When performing stent implantation stents that can be dilatated to reach the adult diameter of the pulmonary arteries (ca. 15 mm) should be preferred [32]. Until now, all available stents have limited final expansion diameters. Breakable stents, such as the Bentley BeGrow™ stents, could be a viable option in some cases since they can be implanted in small vessels (4-6 mm) with a 4 French sheath but have the potential for further re-dilations and controlled stent strut breakage to fit with the growth of the contralateral pulmonary branch [22]. Bioabsorbable stents could also potentially allow further growth of the artery and remodeling of the vessel wall [33].

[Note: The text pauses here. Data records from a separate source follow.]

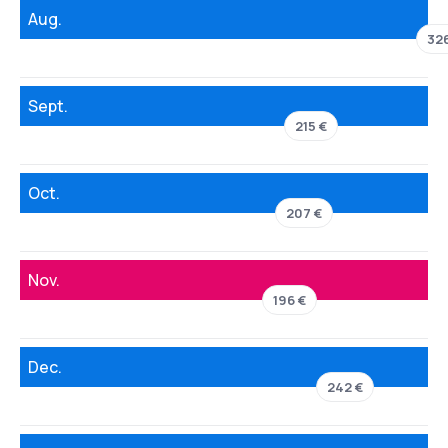
Aug.
326
Sept.
215 €
Oct.
207 €
Nov.
196 €
Dec.
242 €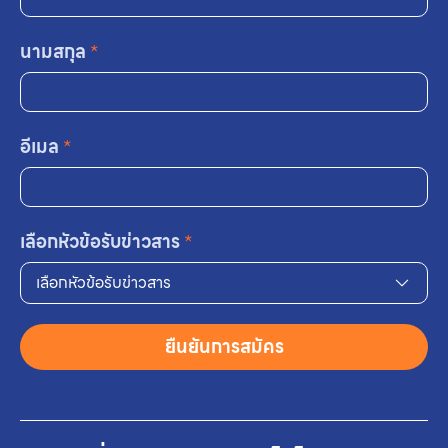
นามสกุล
*
อีเมล
*
เลือกหัวข้อรับข่าวสาร
*
เลือกหัวข้อรับข่าวสาร
ยืนยันการสมัคร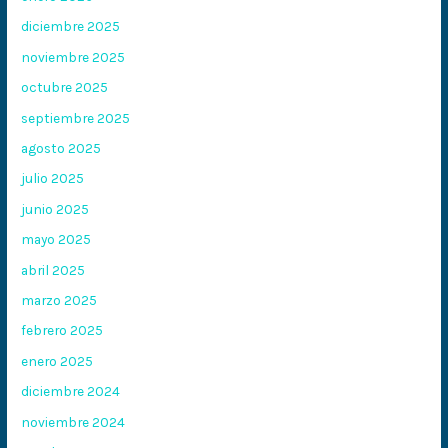
diciembre 2025
noviembre 2025
octubre 2025
septiembre 2025
agosto 2025
julio 2025
junio 2025
mayo 2025
abril 2025
marzo 2025
febrero 2025
enero 2025
diciembre 2024
noviembre 2024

A model for prediction of the necessity for an LPA-stent implantation after BDCPC would be an appealing tool for the clinician and could potentially lead to a change in the clinical management of these patients. In fact, our prediction model might estimate the probability of the necessity for PA-stent implantation and could be used to (a) perform a close follow-up or (b) plan an exit-angiography directly after BDCPC in patients at risk for pulmonary artery complications or, in high-risk patients, (c) perform a hybrid procedure for LPA stenting during BDCPC surgery.

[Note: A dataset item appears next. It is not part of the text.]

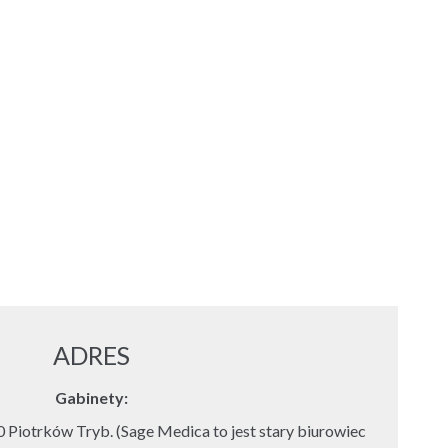
ADRES
Gabinety:
 Piotrków Tryb. (Sage Medica to jest stary biurowiec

In summary, a stent implantation (most often for external LPA compression), when clinically indicated, ensures symmetrical pulmonary flow and growth of the hilar and intrapulmonary vessels. However, side branch PA stents require multiple catheter interventions to match the child’s growth.

Limitation

Our study is a retrospective study with its inherent limitations. A group comparison with patients that had a stenosis in the PA-system but did not receive a PA-stent is impossible from an ethical perspective. The growth of the pulmonary arteries is influenced by many other factors, such as the blood flow distribution to the left and right PA, that we did not assess. The direct clinical impact of the PA-implantation is hard to define and therefore not assessed in this analysis. The aim of our study focused on the time frame between BDCPC and TCPC rather than long-term outcome. Further surgical factors such as placement of the pulmonary artery confluence to the left or right of the midline [1, 34] could not been evaluated. The architecture of the aortic arch other than the dimensions of the ascending aorta has not been evaluated (34). Lastly, our prediction model is based on the results of our institution, and it might not fit for another institution with a different surgical or interventional strategy.

Conclusion

PA-stent implantation early after BDCPC is feasible and safe. Single RV, larger (neo-) ascending aorta, and smaller LPA prior to BDCPC are independent risk factors for PA-stent implantation early post-BDCPC. Our results suggest a pre-BDCPC risk-stratification for PA-stent implantation is theoretically feasible and at least an exit-angiography should be discussed in risk cases. PA diameters after PA-stent implantation and stent dilatation show symmetric but limited growth together with the contralateral side, similar to the no-PA-stent group. Therefore, PA-stents do not negatively influence peripheral PAs growth and should not be withheld, if clinically indicated.